Records from a data source
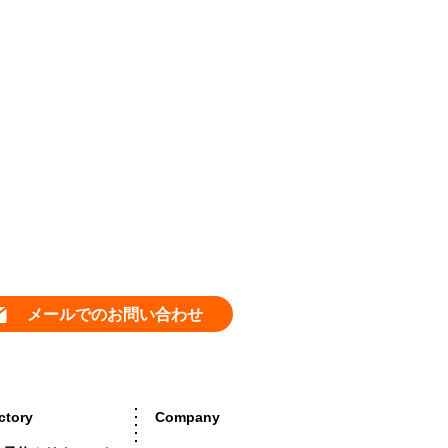
メールでのお問い合わせ
ctory
Company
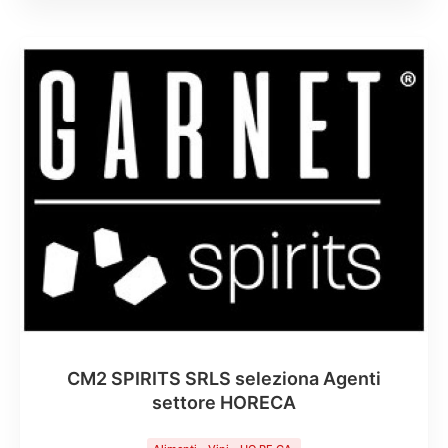
CM2 SPIRITS SRLS seleziona Agenti
settore HORECA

WHAT IS REQUIRED: Repeat exactly, and only, the lines of the records above, starting with the line that contains "CM2 SPIRITS SRLS seleziona Agenti" and ending with the final line, both included.

ANSWER BOX:
CM2 SPIRITS SRLS seleziona Agenti
settore HORECA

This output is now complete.